Couple with a good understanding of the cypher meant that the possible permutations of cyphertext were magnitudes less than originally believed.
This meant that an brute force approach became feasible, but if I understand correctly this was still too slow.
It was only when a crib was introduced (trying likely message content) that brute forcing the key became a realistic proposition - much like a dictionary attach on today's passwords; the squishy meat-bags are the weakest link.
-----
As to does an enigma machine have worth toady?
Yes; providing it is part of a wider story. If it is just an item with no relationship to other items in a collection then no. much the same as any artefact.
"As I understand it Enigma was never cracked."

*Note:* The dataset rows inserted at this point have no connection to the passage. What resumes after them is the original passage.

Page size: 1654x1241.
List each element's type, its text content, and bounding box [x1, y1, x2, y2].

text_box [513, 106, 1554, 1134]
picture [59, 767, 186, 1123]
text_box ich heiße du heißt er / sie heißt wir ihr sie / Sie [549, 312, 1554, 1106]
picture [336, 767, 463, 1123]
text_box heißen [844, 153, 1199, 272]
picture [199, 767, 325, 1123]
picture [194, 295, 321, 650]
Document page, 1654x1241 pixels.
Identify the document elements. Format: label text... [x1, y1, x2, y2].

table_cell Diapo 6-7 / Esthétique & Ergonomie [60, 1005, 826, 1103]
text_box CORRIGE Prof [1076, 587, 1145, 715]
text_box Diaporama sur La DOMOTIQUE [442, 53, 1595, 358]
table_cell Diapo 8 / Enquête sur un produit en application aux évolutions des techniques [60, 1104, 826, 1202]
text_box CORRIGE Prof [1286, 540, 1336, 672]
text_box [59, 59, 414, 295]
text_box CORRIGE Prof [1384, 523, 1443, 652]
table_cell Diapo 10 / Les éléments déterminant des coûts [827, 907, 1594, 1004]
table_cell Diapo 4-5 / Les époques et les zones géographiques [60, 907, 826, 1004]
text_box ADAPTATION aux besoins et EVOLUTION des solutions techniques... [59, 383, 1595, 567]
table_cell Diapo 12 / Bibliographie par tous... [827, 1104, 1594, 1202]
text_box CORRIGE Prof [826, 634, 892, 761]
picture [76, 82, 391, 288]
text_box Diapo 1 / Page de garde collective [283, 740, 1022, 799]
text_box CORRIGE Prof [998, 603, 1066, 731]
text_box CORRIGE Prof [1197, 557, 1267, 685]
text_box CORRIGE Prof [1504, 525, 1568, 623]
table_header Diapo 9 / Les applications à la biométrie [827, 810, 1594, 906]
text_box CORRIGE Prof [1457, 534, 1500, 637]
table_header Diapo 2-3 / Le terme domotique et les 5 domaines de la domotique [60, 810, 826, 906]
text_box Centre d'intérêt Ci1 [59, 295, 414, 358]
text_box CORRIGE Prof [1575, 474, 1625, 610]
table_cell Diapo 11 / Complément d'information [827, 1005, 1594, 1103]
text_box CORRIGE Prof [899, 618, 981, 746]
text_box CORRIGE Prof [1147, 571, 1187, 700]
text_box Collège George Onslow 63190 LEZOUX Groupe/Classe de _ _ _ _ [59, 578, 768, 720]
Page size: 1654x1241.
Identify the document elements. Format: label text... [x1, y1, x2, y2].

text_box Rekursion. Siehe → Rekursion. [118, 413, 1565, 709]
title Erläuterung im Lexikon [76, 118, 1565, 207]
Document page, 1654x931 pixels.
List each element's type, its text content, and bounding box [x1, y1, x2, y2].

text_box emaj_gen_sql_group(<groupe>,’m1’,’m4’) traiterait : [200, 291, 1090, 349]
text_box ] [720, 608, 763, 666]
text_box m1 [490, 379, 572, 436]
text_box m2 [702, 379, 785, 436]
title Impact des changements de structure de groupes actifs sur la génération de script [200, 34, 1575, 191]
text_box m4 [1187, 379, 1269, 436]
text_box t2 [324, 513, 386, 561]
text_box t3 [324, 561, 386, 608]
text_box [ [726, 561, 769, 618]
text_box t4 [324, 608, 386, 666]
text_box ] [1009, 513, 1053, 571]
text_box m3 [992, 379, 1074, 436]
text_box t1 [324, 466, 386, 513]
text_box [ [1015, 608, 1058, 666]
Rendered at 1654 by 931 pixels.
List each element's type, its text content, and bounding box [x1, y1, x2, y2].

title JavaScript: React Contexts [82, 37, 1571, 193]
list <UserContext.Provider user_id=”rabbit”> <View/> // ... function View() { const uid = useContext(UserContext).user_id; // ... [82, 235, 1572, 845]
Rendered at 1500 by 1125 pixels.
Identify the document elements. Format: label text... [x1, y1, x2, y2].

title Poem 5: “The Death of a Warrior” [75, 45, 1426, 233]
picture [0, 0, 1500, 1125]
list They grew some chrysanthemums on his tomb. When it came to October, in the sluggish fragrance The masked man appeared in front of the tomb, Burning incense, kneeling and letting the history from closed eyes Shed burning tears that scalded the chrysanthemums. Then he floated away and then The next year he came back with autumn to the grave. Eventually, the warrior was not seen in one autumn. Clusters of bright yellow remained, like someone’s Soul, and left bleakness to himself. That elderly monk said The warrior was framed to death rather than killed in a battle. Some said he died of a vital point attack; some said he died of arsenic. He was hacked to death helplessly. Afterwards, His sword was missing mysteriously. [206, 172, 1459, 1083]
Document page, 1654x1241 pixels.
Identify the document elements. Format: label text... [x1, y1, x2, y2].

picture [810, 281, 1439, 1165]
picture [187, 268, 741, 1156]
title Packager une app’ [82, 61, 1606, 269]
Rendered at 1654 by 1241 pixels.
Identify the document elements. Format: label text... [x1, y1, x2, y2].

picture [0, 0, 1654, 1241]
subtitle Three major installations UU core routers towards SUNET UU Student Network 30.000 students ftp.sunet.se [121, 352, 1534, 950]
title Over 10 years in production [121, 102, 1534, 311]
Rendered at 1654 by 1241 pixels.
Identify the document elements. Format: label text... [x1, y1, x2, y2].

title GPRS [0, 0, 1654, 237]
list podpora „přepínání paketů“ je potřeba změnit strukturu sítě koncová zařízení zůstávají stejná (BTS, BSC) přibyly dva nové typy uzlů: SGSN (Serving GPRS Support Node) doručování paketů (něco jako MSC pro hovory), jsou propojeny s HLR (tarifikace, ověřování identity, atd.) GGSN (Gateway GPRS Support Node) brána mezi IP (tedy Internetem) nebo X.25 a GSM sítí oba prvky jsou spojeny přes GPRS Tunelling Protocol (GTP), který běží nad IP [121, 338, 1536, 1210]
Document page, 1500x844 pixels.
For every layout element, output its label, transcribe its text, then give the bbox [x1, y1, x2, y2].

Enigma was understood enough so that reel settings could be deduced. And when reel settings for a particular day were known, messages from that day could be read, even if they had to read them days or weeks later.
It took time for the signal listening posts to transcribe the morse and get it off to Bletchley and its outstations and the Americans at Eastcote.
It took thousands of staff working 24x7 to operate the systems at Bletchley that mined all the decoded messages and turn them into useful intelligence.
Many of the comments on here are asserting information that doesn't agree with the Bletchley Park version.